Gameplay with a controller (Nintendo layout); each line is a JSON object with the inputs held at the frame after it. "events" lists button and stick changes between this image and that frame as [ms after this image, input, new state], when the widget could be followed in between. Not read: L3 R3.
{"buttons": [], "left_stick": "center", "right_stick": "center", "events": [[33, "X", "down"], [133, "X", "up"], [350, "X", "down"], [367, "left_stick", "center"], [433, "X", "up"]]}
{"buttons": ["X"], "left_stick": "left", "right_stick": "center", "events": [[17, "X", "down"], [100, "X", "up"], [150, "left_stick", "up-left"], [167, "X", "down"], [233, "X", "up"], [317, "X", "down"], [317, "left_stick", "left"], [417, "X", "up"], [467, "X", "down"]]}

■ ■ ■ ■ ■ ■ ■

Work request: Return the whole listing, word for word.

Task result:
Gameplay with a controller (Nintendo layout); each line is a JSON object with the inputs held at the frame after it. "events" lists button and stick changes between this image and that frame as [ms after this image, input, new state], when the widget could be followed in between. Not read: L3 R3.
{"buttons": [], "left_stick": "center", "right_stick": "center", "events": [[33, "X", "down"], [133, "X", "up"], [350, "X", "down"], [367, "left_stick", "center"], [433, "X", "up"]]}
{"buttons": ["X"], "left_stick": "left", "right_stick": "center", "events": [[17, "X", "down"], [100, "X", "up"], [150, "left_stick", "up-left"], [167, "X", "down"], [233, "X", "up"], [317, "X", "down"], [317, "left_stick", "left"], [417, "X", "up"], [467, "X", "down"]]}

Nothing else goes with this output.